What do the oceans return to us? Mostly our trash. This simple truth is both the medium and the message at the Sustaina India art exhibition, which opened in New Delhi on 2 February and will continue till 15 February at the CCA gallery in Bikaner House. A set of new installations at the two-week show forces the viewer to also receive what they throw. After all, the ocean holds the secrets of our odious conspicuous consumption.

A used fishing net spreads its embrace across the installation in a white cube art space; materials made out of beach waste strewn on the floor, insect sculptures on the wall and jute bags made out of discarded packages. And a dramatic artwork is ready. The medium is the message.

Artist and environmentalist Rachna Toshniwal’s giant installation, titled ‘There is No Such Thing Called Waste’, is part of an art fellowship set up by artists Thukral and Tagra in collaboration with the Council on Energy, Environment and Water (CEEW) – a climate think tank that tries to embed the sustainability message in a three-dimensional space that viewers can engage with.

Reduce, reuse, repurpose, restore

The world of art and environmental consciousness have similar advocates but they remain in separate bubbles. Toshniwal’s past as an environmental activist informs her art today.

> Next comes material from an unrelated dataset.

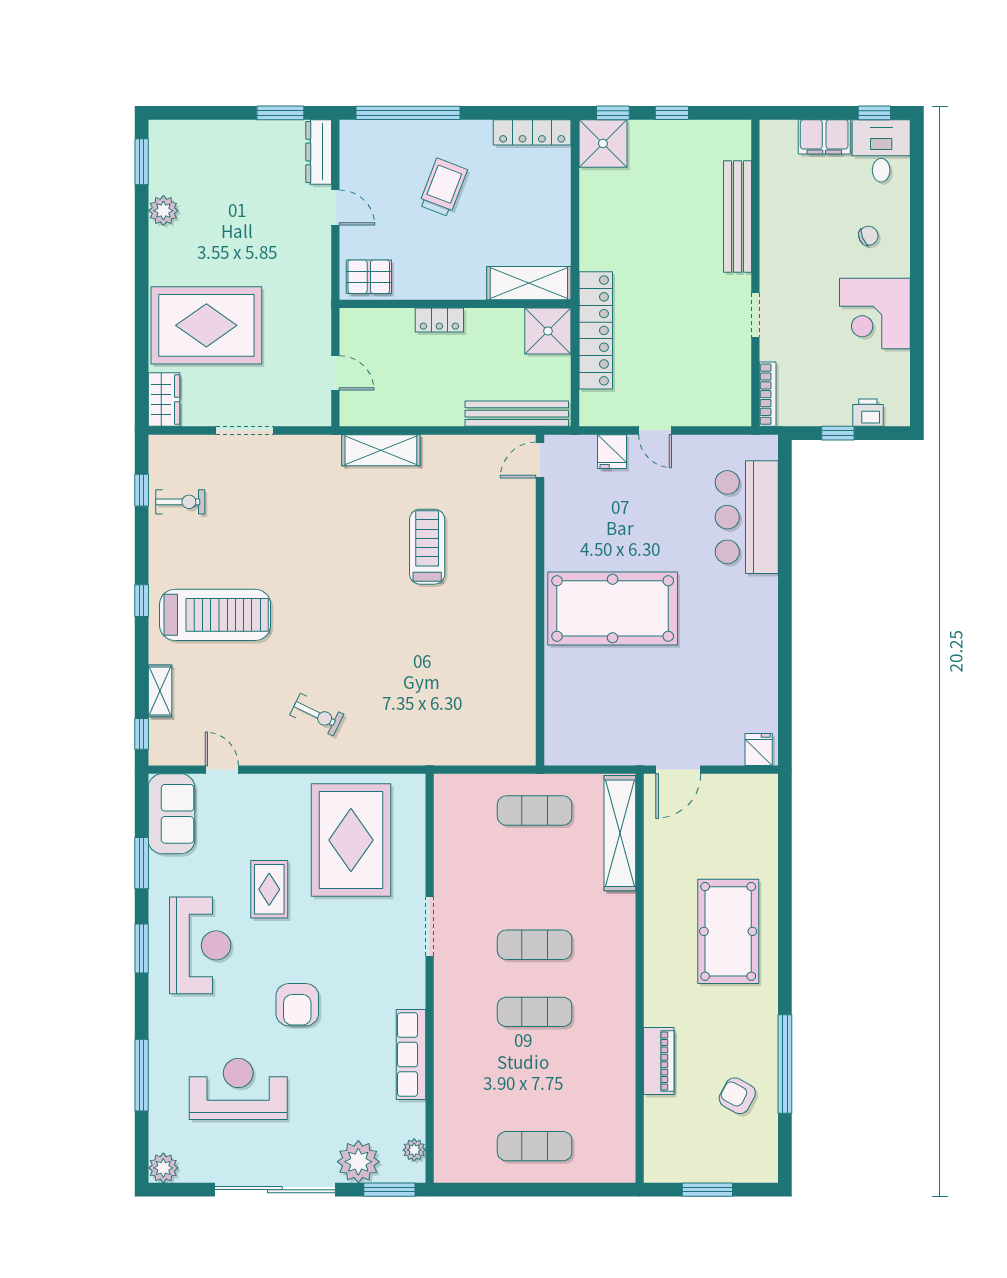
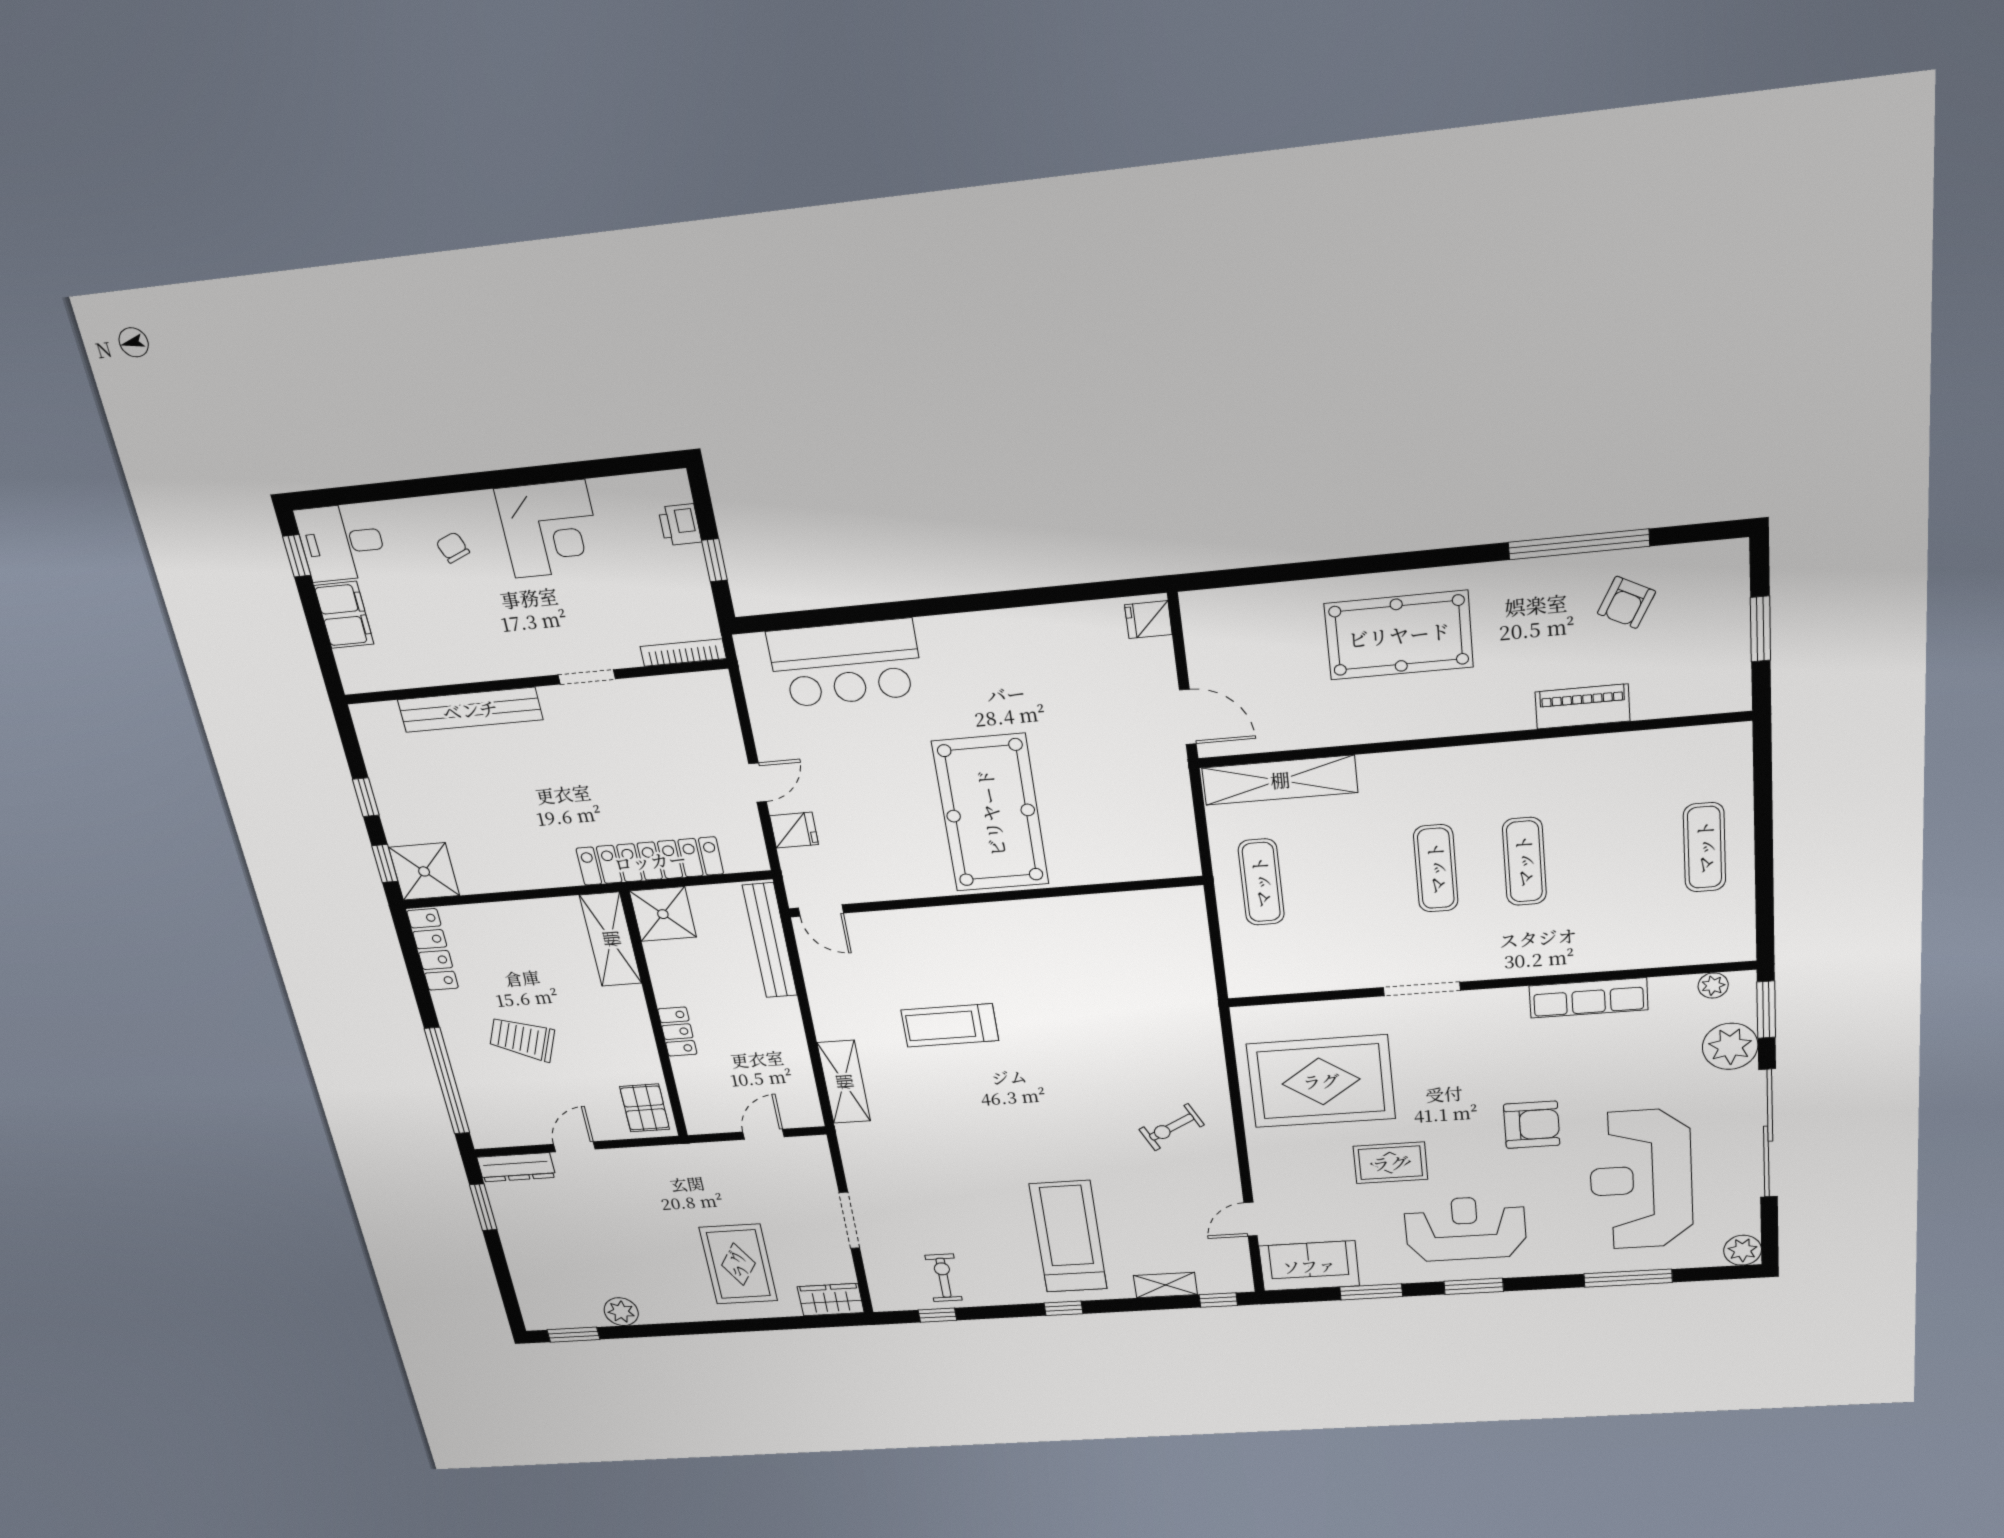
rug: (206, 325) -> (738, 1264), width x0.73, depth x0.69
exercise bike: (317, 715) -> (1172, 1127), turned -143
reception desk: (238, 1089) -> (1641, 1180), width x1.36, depth x1.30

Rachna Toshniwal is trying to change the gaze on waste with her art | Photo: Rama Lakshmi, ThePrint
Rachna Toshniwal is trying to change the gaze on waste with her art | Photo: Rama Lakshmi, ThePrint

She spent over four months collecting different materials retrieved from the sea – ropes, nets, wood, plastic, jute and coir –  in collaboration with the Naari Shakti women’s self-help group in Alibaug, Maharashtra. A walk in the forest and on the beach is usually how she collects material – twigs, roots, strings, shells, as well as litter. Out of these, she has created dozens of art objects, tapestries and sculptures, displaying them as an interlocked inextricable crowdedness. She even avoided using glue because she didn’t want to introduce a new chemical to the process.

“What is waste? I am trying to change the gaze. Without that shift in perception, we can’t change our behaviour,” said Toshiniwal. “I want to start looking at our lived environment in a different way, what we are consuming, what we are calling litter. In nature, everything is circular. They come back. But we have created materials that are not in that circular loop.”

At every juncture of the exhibition, read the brochure, CEEW “returned to the ideas of reducing, reusing, repurposing and restoring.”

Its larger message is one of the health of the oceans and the role of human beings in ruining it. The material and the artwork are so unabashedly stark in implicating unsustainable cultures that it is literally a ‘hand in the cookie jar’ moment for the viewer. The waste that washes up on Saaral Beach has their fingerprints all over it.

“I have decided that I only want to work with found material in my art from now on,” said Toshiniwal. “They have a different life story, form, and they elicit a very different response too.”